• _Apply what you read_
1 - List every quantity that the natural gas storage passage below gives in billion cubic feet (Bcf).
2 - Please say whether each statement agrees with the natural gas storage passage below: (a) The EIA has issued the report every Thursday since 2002. (b) The current storage level is above the five-year average. (c) Natural gas prices rose during the week. Answer yes or no for each, quoting the deciding words.
3 - Return the part of the natural gas storage passage below starting at "Analysis of the" and ending at "the reported week.".

═══ Source passage

About the Weekly Natural Gas Storage Report

The Weekly Natural Gas Storage Report – brought out by the Energy Information Administration (EIA) every Thursday since 2002 – includes updates on natural gas market prices, the latest storage level estimates, recent weather data and other market activities or events.

The report provides an overview of the level of reserves and their movements, thereby helping investors understand the demand/supply dynamics of natural gas. It is an indicator of current gas prices and volatility that affect businesses of natural gas-weighted companies and related support plays.

Analysis of the Data: Below-Average Draw

Stockpiles held in underground storage in the lower 48 states fell by 87 billion cubic feet (Bcf) for the week ended Jan 27, 2017, above the guidance (of 83 Bcf draw) as per the analysts surveyed by S&P Global Platts, a leading independent commodities and energy data provider. The past week’s decline represents the eleventh successive withdrawal of the 2016-2017 winter heating season after stocks hit an all-time high in November.

Following the latest withdrawal, the current storage level – at 2.711 trillion cubic feet (Tcf) – is down 266 Bcf (8.9%) from last year and 59 Bcf (2.2%) below the five-year average.

However, a bout of unseasonably mild weather meant that the decrease lagged both last year’s drop of 169 Bcf and the 5-year (2012–2016) average shrinkage of 166 Bcf for the reported week.

Spooked by the bearish relative inventory draw, natural gas prices traded down around 9% for the week to end Friday at $3.063 per MMBtu.

══════
═══ Data extracts

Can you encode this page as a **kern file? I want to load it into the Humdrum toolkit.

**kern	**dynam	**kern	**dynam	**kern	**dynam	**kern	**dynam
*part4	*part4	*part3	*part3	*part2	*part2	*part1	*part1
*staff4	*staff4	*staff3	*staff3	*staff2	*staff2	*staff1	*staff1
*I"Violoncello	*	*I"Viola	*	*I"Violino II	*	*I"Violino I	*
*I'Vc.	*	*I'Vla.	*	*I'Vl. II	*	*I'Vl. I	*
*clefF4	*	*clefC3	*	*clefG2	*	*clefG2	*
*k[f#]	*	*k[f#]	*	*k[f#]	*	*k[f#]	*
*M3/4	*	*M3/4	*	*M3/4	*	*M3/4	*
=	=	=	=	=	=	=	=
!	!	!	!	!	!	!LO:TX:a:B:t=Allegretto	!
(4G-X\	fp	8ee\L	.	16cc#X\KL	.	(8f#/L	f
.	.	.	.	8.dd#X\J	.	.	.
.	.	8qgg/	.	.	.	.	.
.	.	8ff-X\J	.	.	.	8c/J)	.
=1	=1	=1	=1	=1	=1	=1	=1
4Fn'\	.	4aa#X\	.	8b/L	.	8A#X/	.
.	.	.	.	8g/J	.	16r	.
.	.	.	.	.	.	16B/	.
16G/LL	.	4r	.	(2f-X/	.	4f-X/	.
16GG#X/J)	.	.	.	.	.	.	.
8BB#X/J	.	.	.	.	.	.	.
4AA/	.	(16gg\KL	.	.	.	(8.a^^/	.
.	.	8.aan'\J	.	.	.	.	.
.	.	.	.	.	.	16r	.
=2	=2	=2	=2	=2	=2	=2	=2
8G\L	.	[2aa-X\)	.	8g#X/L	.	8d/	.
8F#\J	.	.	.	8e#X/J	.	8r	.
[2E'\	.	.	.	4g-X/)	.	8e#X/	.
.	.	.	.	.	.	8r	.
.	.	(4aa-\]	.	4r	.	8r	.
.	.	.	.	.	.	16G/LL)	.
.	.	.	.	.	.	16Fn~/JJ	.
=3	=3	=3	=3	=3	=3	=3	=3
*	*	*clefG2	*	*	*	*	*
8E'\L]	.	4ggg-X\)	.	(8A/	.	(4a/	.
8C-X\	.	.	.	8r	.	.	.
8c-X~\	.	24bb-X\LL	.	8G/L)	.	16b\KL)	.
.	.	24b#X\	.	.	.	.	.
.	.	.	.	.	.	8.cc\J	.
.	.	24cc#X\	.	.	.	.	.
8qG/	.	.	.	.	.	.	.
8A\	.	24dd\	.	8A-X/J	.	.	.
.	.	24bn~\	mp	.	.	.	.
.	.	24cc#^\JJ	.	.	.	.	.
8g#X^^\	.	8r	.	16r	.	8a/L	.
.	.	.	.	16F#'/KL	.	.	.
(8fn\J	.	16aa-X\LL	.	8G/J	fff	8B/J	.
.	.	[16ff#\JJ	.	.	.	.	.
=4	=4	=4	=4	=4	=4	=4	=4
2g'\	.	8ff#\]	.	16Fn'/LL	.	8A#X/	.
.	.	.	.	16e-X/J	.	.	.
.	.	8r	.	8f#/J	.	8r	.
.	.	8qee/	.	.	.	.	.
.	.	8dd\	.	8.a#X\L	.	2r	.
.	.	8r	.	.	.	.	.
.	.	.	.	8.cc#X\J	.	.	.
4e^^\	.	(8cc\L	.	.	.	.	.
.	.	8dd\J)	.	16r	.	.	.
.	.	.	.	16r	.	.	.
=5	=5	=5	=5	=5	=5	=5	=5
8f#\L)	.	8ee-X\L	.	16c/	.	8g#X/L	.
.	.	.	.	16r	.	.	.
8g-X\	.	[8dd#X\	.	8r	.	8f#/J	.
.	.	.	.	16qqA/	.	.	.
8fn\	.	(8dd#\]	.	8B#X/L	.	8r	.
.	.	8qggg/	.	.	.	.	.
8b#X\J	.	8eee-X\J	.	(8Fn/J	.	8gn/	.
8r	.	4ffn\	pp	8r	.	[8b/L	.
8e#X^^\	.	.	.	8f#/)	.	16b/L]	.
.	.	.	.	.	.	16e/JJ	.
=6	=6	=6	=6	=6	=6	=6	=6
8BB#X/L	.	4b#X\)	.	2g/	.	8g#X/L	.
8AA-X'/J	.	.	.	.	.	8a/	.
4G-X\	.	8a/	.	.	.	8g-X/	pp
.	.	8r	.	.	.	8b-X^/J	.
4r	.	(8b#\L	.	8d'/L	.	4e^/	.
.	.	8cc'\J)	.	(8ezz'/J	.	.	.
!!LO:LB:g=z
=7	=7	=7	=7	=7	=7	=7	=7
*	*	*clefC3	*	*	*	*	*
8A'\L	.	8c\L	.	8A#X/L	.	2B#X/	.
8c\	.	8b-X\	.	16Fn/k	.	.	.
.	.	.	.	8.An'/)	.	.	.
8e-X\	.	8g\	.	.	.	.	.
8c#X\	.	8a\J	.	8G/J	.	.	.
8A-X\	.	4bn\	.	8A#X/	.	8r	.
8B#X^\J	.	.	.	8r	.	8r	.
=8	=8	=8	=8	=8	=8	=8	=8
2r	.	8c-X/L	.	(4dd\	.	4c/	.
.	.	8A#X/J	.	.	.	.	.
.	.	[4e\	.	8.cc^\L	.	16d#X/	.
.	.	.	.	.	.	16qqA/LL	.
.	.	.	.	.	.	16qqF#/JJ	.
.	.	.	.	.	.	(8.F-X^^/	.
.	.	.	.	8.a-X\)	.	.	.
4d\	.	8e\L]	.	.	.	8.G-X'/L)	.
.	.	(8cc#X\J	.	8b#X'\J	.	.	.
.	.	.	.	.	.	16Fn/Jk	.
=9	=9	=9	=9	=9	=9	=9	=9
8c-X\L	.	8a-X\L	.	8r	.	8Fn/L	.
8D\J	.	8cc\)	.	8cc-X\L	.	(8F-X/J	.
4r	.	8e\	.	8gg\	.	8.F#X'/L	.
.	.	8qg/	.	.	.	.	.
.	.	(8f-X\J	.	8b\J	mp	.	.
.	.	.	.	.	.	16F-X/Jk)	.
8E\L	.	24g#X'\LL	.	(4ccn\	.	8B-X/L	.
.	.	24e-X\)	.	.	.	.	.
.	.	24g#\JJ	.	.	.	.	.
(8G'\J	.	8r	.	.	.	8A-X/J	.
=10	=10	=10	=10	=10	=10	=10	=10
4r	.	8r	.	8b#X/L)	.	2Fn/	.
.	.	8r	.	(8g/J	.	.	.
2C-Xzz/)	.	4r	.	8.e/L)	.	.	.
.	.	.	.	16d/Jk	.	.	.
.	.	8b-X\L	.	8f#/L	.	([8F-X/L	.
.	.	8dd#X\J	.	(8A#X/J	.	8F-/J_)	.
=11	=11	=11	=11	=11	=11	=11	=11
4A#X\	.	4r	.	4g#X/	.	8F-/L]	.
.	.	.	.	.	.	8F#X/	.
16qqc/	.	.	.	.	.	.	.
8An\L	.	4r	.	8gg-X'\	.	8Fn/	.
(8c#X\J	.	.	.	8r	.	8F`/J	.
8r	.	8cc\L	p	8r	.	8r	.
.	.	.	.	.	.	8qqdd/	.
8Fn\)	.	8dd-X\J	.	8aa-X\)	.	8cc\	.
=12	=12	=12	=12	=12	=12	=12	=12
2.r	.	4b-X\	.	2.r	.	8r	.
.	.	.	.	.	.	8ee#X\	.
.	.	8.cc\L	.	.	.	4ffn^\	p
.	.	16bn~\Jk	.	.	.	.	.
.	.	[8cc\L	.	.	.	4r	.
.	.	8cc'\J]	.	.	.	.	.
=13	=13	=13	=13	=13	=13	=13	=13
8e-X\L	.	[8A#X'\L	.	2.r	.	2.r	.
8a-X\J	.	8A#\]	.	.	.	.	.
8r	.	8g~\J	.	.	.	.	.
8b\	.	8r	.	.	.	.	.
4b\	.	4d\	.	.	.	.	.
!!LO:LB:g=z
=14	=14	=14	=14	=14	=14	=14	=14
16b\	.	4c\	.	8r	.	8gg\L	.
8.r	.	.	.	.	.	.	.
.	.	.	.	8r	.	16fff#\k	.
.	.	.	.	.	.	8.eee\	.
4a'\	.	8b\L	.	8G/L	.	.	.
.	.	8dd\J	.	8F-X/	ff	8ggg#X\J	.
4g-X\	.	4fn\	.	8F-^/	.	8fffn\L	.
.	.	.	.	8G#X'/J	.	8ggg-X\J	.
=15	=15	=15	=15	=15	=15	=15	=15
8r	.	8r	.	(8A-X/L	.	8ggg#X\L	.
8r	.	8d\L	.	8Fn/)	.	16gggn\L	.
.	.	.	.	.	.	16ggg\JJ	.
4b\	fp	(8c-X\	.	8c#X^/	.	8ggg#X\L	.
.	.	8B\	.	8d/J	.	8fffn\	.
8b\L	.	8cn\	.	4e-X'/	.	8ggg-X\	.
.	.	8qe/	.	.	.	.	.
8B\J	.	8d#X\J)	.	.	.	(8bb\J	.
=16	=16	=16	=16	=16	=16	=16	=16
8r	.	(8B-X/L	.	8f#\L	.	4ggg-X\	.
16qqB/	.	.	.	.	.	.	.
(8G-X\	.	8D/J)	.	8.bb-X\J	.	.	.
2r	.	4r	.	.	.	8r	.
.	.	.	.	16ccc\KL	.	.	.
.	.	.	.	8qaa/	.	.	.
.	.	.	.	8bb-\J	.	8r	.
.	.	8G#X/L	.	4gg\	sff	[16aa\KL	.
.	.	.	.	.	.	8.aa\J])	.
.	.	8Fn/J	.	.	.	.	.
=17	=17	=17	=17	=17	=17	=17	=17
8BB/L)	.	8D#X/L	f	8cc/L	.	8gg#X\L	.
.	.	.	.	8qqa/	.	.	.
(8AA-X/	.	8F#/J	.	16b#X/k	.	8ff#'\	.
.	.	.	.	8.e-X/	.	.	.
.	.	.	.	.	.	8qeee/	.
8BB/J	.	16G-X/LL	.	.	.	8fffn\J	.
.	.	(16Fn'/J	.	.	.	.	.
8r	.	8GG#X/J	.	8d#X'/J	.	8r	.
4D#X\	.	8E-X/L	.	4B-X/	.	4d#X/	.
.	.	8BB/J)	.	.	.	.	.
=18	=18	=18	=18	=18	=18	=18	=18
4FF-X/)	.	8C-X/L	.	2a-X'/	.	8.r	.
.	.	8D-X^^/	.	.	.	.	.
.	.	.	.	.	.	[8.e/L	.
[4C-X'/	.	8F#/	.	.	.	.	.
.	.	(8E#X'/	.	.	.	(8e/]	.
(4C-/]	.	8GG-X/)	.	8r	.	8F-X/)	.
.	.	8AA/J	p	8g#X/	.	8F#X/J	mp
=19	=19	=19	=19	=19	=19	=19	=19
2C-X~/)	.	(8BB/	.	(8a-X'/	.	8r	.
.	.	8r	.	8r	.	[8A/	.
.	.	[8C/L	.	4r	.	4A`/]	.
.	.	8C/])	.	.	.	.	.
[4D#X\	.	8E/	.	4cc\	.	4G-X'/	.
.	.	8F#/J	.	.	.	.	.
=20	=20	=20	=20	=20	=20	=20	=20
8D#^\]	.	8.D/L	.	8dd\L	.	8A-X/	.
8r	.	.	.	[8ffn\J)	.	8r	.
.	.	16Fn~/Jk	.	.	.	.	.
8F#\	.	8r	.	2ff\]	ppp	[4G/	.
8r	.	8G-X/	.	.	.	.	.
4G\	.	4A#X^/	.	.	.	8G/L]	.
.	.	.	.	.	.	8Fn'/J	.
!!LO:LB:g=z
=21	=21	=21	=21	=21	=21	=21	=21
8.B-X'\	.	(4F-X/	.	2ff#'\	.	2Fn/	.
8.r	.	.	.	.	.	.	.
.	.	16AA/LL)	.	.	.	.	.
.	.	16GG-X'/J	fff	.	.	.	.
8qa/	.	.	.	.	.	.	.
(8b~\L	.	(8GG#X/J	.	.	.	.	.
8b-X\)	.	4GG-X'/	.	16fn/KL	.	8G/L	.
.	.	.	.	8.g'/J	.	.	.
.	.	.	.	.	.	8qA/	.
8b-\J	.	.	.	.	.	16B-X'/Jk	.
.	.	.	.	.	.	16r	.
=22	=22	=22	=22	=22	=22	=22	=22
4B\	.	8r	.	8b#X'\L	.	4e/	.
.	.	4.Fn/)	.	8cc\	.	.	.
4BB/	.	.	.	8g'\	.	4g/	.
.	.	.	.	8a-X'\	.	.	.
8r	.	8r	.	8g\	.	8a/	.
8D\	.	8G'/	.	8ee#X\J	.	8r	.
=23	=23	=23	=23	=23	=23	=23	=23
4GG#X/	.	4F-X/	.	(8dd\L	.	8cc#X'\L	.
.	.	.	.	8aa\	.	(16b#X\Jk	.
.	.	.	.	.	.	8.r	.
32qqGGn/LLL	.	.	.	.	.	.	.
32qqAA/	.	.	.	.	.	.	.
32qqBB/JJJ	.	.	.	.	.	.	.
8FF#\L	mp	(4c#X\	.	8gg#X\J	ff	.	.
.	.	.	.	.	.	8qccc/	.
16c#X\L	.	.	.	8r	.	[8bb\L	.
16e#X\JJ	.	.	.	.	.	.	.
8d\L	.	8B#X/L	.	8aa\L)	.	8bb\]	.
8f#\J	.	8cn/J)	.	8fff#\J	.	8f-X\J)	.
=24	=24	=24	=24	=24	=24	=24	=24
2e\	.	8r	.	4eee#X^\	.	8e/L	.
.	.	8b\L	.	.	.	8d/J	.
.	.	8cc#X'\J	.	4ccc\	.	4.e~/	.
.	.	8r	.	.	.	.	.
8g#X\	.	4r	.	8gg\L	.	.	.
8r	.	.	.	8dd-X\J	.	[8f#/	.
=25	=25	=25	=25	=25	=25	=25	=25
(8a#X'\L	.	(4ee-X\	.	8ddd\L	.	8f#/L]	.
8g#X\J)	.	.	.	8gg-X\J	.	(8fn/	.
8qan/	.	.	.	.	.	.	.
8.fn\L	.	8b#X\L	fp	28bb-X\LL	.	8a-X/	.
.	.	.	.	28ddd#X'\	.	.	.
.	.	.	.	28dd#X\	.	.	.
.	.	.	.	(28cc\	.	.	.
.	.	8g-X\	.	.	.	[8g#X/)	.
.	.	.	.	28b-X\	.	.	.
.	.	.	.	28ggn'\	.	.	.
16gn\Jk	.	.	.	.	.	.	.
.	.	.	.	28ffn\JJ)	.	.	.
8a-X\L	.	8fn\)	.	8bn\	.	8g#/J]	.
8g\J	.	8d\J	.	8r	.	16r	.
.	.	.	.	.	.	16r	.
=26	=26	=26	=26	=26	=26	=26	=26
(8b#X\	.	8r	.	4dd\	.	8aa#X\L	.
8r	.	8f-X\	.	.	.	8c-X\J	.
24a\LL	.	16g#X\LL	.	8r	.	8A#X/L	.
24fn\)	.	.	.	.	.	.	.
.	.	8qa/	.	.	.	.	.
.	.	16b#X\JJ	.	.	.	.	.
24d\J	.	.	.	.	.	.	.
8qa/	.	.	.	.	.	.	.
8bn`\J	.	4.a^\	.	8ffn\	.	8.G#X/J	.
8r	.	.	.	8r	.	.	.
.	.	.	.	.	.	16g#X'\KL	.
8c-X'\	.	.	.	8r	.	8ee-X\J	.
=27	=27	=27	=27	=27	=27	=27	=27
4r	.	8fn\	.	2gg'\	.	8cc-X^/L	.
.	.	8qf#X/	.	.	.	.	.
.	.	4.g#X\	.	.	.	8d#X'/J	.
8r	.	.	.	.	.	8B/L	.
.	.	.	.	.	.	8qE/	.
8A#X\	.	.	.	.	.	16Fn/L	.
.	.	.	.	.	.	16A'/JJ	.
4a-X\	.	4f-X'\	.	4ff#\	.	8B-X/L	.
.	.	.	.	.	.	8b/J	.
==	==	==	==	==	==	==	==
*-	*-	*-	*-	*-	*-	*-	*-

══════

• _Responses to the exercise_
1 - 87 Bcf, 83 Bcf, 266 Bcf, 59 Bcf, 169 Bcf, 166 Bcf

2 -
(a) Yes: "brought out by the Energy Information Administration (EIA) every Thursday since 2002"
(b) No: "59 Bcf (2.2%) below the five-year average"
(c) No: "natural gas prices traded down around 9% for the week"

3 -
Analysis of the Data: Below-Average Draw

Stockpiles held in underground storage in the lower 48 states fell by 87 billion cubic feet (Bcf) for the week ended Jan 27, 2017, above the guidance (of 83 Bcf draw) as per the analysts surveyed by S&P Global Platts, a leading independent commodities and energy data provider. The past week’s decline represents the eleventh successive withdrawal of the 2016-2017 winter heating season after stocks hit an all-time high in November.

Following the latest withdrawal, the current storage level – at 2.711 trillion cubic feet (Tcf) – is down 266 Bcf (8.9%) from last year and 59 Bcf (2.2%) below the five-year average.

However, a bout of unseasonably mild weather meant that the decrease lagged both last year’s drop of 169 Bcf and the 5-year (2012–2016) average shrinkage of 166 Bcf for the reported week.